* Extracted text *
>>>

Search code examples
c++cwindowssynchronizationkernel-mode

Is there a way to synchronize this without locks?


Say I have 3 functions that can be called by an upper layer:

  • Start - Will only be called if we haven't been started yet, or Stop was previously called
  • Stop - Will only be called after a successful call to Start
  • Process - Can be called at any time (simultaneously on different threads); if started, will call into lower layer

In Stop, it must wait for all Process calls to finish calling into the lower layer, and prevent any further calls. With a locking mechanism, I can come up with the following pseudo code:

Start() {
  ResetEvent(&StopCompleteEvent);
  IsStarted = true;
  RefCount = 0;
}

Stop() {
   AcquireLock();
   IsStarted = false;
   WaitForCompletionEvent = (RefCount != 0);
   ReleaseLock();
   if (WaitForCompletionEvent)
     WaitForEvent(&StopCompleteEvent);
   ASSERT(RefCount == 0);
}

Process() {
  AcquireLock();
  AddedRef = IsStarted;
  if (AddedRef)
    RefCount++;
  ReleaseLock();

  if (!AddedRef) return;

  ProcessLowerLayer();

  AcquireLock();
  FireCompletionEvent = (--RefCount == 0);
  ReleaseLock();
  if (FilreCompletionEvent)
    SetEvent(&StopCompleteEvent);
}

Is there a way to achieve the same behavior without a locking mechanism? Perhaps with some fancy usage of InterlockedCompareExchange and InterlockedIncremenet/InterlockedDecrement?

The reason I ask is that this is in the data path of a network driver and I would really prefer not to have any locks.


Solution

  • I believe it is possible to avoid the use of explicit locks and any unnecessary blocking or kernel calls.

    Note that this is pseudo-code only, for illustrative purposes; it hasn't seen a compiler. And while I believe the threading logic is sound, please verify its correctness for yourself, or get an expert to validate it; lock-free programming is hard.

    #define STOPPING 0x20000000;
    #define STOPPED 0x40000000;
    volatile LONG s = STOPPED;
      // state and count
      // bit 30 set -> stopped
      // bit 29 set -> stopping
      // bits 0 through 28 -> thread count
    
    Start()

<<<

* Task list *
• A. Name the functions that, according to the thread on lock-free synchronization, an upper layer can call.
• B. Go on with the thread on lock-free synchronization, starting right after its final line, "Start()".
The rows that follow come from a separate source.

* Entries supplied *

>>>

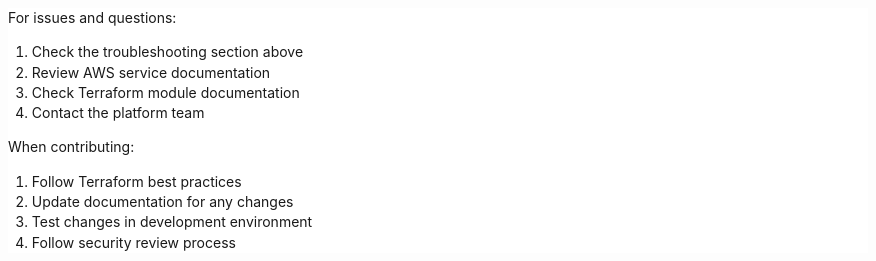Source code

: For issues and questions:
1. Check the troubleshooting section above
2. Review AWS service documentation
3. Check Terraform module documentation
4. Contact the platform team

When contributing:
1. Follow Terraform best practices
2. Update documentation for any changes
3. Test changes in development environment
4. Follow security review process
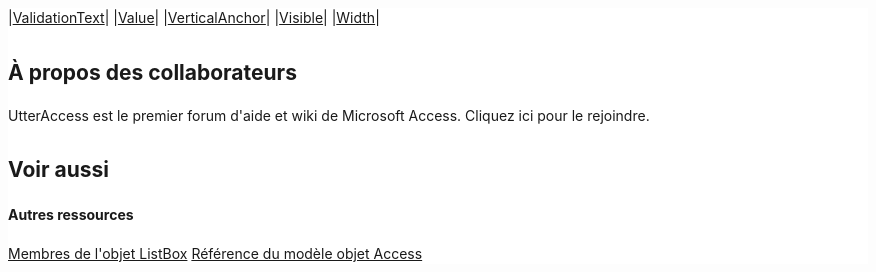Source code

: |[ValidationText](be52194b-be06-9a85-30f6-718211038213.md)|
|[Value](4427ed24-3255-13a2-5b42-6a3d93ed76a9.md)|
|[VerticalAnchor](2c38763c-5b90-9219-8a3b-3bfef035a9bb.md)|
|[Visible](76361c20-b6b4-6d75-e732-2e63b2c8485e.md)|
|[Width](3c57661f-34a3-c8d7-c8ca-076bf73610b0.md)|

## À propos des collaborateurs
<a name="AboutContributors"> </a>

UtterAccess est le premier forum d'aide et wiki de Microsoft Access. Cliquez ici pour le rejoindre.


## Voir aussi
<a name="AboutContributors"> </a>


#### Autres ressources


[Membres de l'objet ListBox](d87ad51b-9a46-21f3-f6d6-ef98ea8aaf6d.md)
[Référence du modèle objet Access](http://msdn.microsoft.com/library/2de134a4-6c5c-d2a3-8377-f4dd973ba650%28Office.15%29.aspx)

<<<

* Answers provided *
• A. Start, Stop, Process

• B.
    {
       KeClearEvent(&StopCompleteEvent);
       LONG n = InterlockedExchange(&s, 0);  // sets s to 0
       if ((n & STOPPED) == 0) 
           bluescreen("Invalid call to Start()");
    }
    
    Stop()
    {
       LONG n = InterlockedCompareExchange(&s, STOPPED, 0);
       if (n == 0)
       {
           // No calls to Process() were running so we could jump directly to stopped.
           // Mission accomplished!
           return;
       }
    
       LONG n = InterlockedOr(&s, STOPPING);
       if ((n & STOPPED) != 0)
           bluescreen("Stop called when already stopped");
       if ((n & STOPPING) != 0)
           bluescreen("Stop called when already stopping");
    
       n = InterlockedCompareExchange(&s, STOPPED, STOPPING);
       if (n == STOPPING)
       {
           // The last call to Process() exited before we set the STOPPING flag.
           // Mission accomplished!
           return;
       }
    
       // Now that STOPPING mode is set, and we know at least one call to Process 
       // is running, all we need do is wait for the event to be signaled.
    
       KeWaitForSingleObject(...);
    
       // The event is only ever signaled after a thread has successfully
       // changed the state to STOPPED.  Mission accomplished!
    
       return;
    }
    
    Process()
    {
        LONG n = InterlockedCompareExchange(&s, STOPPED, STOPPING);
        if (n == STOPPING)
        {
             // We've just stopped; let the call to Stop() complete.
             KeSetEvent(&StopCompleteEvent);
             return;
        }
        if ((n & STOPPED) != 0 || (n & STOPPING) != 0)
        {
             // Checking here avoids changing the state unnecessarily when
             // we already know we can't enter the lower layer.
    
             // It also ensures that the transition from STOPPING to STOPPED can't
             // be delayed even if there are lots of threads making new calls to Process().
    
             return;
        }
    
        n = InterlockedIncrement(&s);
        if ((n & STOPPED) != 0)
        {
            // Turns out we've just stopped, so the call to Process() must be aborted.
    
            // Explicitly set the state back to STOPPED, rather than decrementing it,
            // in case Start() has been called.  At least one thread will succeed.
            InterlockedCompareExchange(&s, STOPPED, n);
            return;
        }
    
        if ((n & STOPPING) == 0)
        {
            ProcessLowerLayer();
        }
    
        n = InterlockedDecrement(&s);
        if ((n & STOPPED) != 0 || n == (STOPPED - 1))
            bluescreen("Stopped during call to Process, shouldn't be possible!");
    
        if (n != STOPPING)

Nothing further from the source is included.